Seit 2019  nimmt erneut diese Idee eines sanften und nachhaltigen Ökotourismus, der auch die Bevölkerung vor Ort einbezieht,  Gestalt an und wie es scheint, diesmal auch nachhaltig.

Das grenzüberschreitende Projekt "VON  KÜSTE Z U KÜSTE"

 

Im Anschluss an einen mehrjährigen Vorlauf mit einer Gebietsstudie unter aktiver  Einbeziehung der örtlichen Bevölkerung  gewinnt der Landkreis Polessk gemeinsam mit der Regionalverwaltung Klaipeda mit dem Projekt «Von Küste zu Küste» dem internationalen Wettbewerb für grenzüberschreitende Zusammenarbeit «Litauen-Russland» . Für die Umsetzung in 20 /21 erhielt der Landkreis bereits Geldmittel in Höhe von 237.590 Euro für die konkrete Förderung schon begonnener Projekte. Mittelfristig folgen sollen dann weitere Projekte zur weiteren Einbeziehung der Einwohner an der Entwicklung des ländlichen Tourismus. Für diese ländlich geprägte Region ein wichtiger Faktor zur Schaffung vieler kleiner dezentraler Arbeitsplätze und Einkommen. Ebenso sollen die gewonnenen wertvollen Erfahrungen und Strukturen so gesichert werden, dass sie als  Ressource  bzw. Modelle in zukünftige Projekt-Initiativen einfließen können.

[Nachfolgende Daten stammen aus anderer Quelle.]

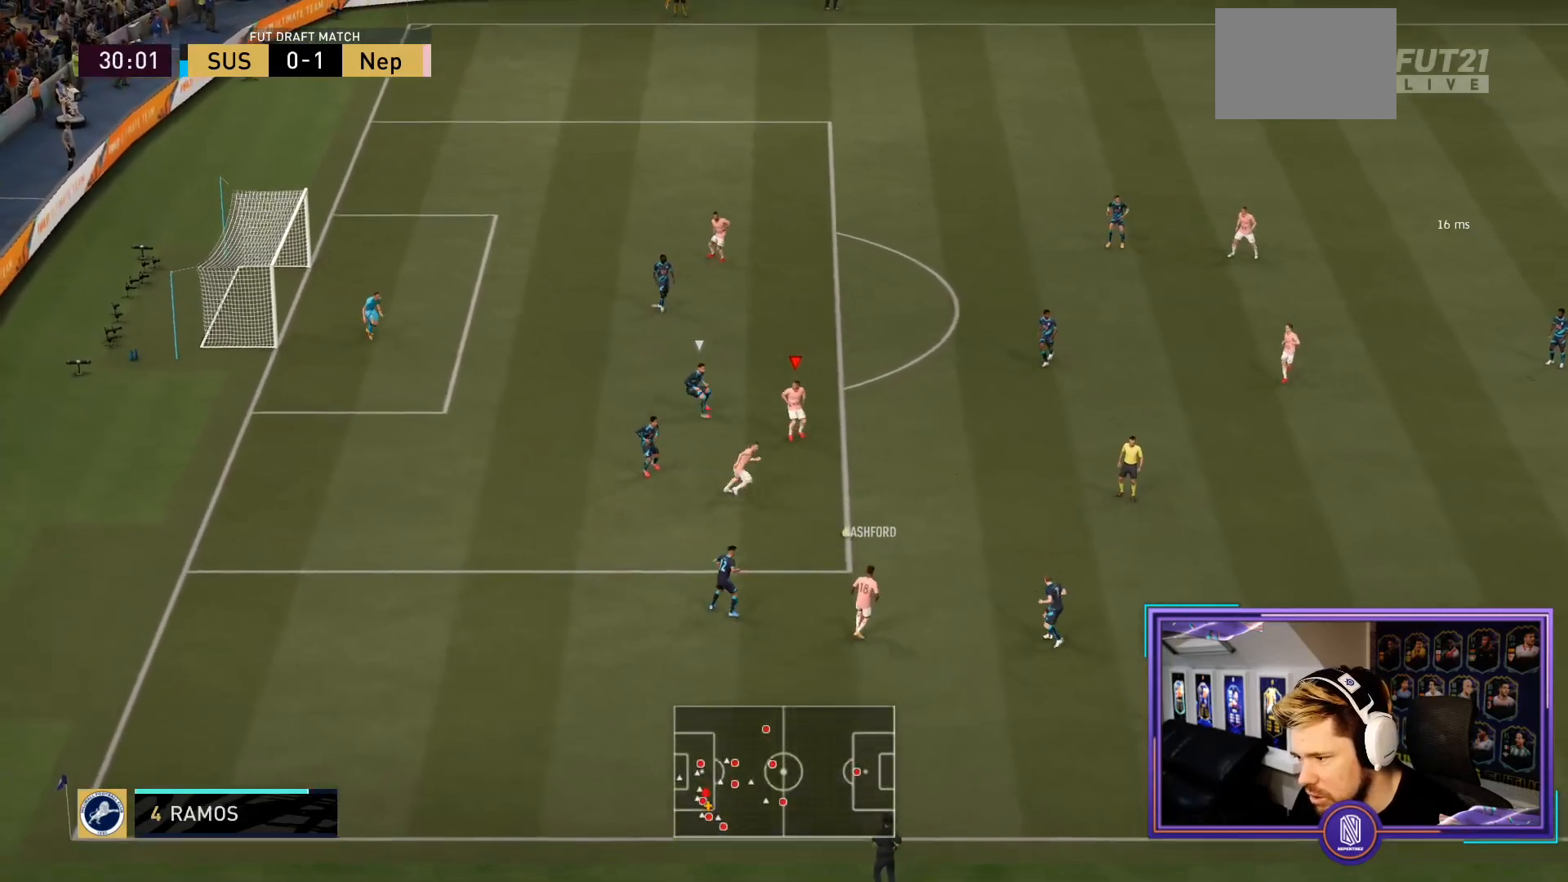
{"buttons": [], "left_stick": "center", "right_stick": "center", "events": [[83, "left_stick", "up-right"], [500, "left_stick", "center"]]}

Inessa Natalich und Sohn Alexander
Inessa Natalich und Sohn Alexander

 

Aktuell befinden sich drei Projekte in der Umsetzung bzw. werden unterstützt:

  • Ausbau einer Wanderroute entlang des Kurischen Haffs nach Rinderort mit          Einbeziehung der Anwohner -  z.B. mit  Gästezimmer, Fahrrad- und Bootsverleih,     Verkauf von Erzeugnissen aus dem eigenen Garten,  Einrchtung öffentlicher Badestellen u.v.m.   Infos folgen.
  •  Das Museum „ALTE DORFSCHULE“ in Waldwinkel / Iljitschowo
  • das Begegnungs- und Ressource-Zentrum in der "EHEMALIGEN GENOSSENSCHAFTSBRAUEREI BLANKENSTEIN“ in Labiau / Polessk.

Initiatoren dieser beiden erfolgreichen Vorläufer-Projekte sind Inessa Natalich und ihr Sohn Alexander Natalich. Vor allem  ihre  Eigeninitiative und jahrelange Vorarbeit hat als Fundament maßgeblich zum Erfolg des  Projektes VON KÜSTE ZU KÜSTE beigetragen.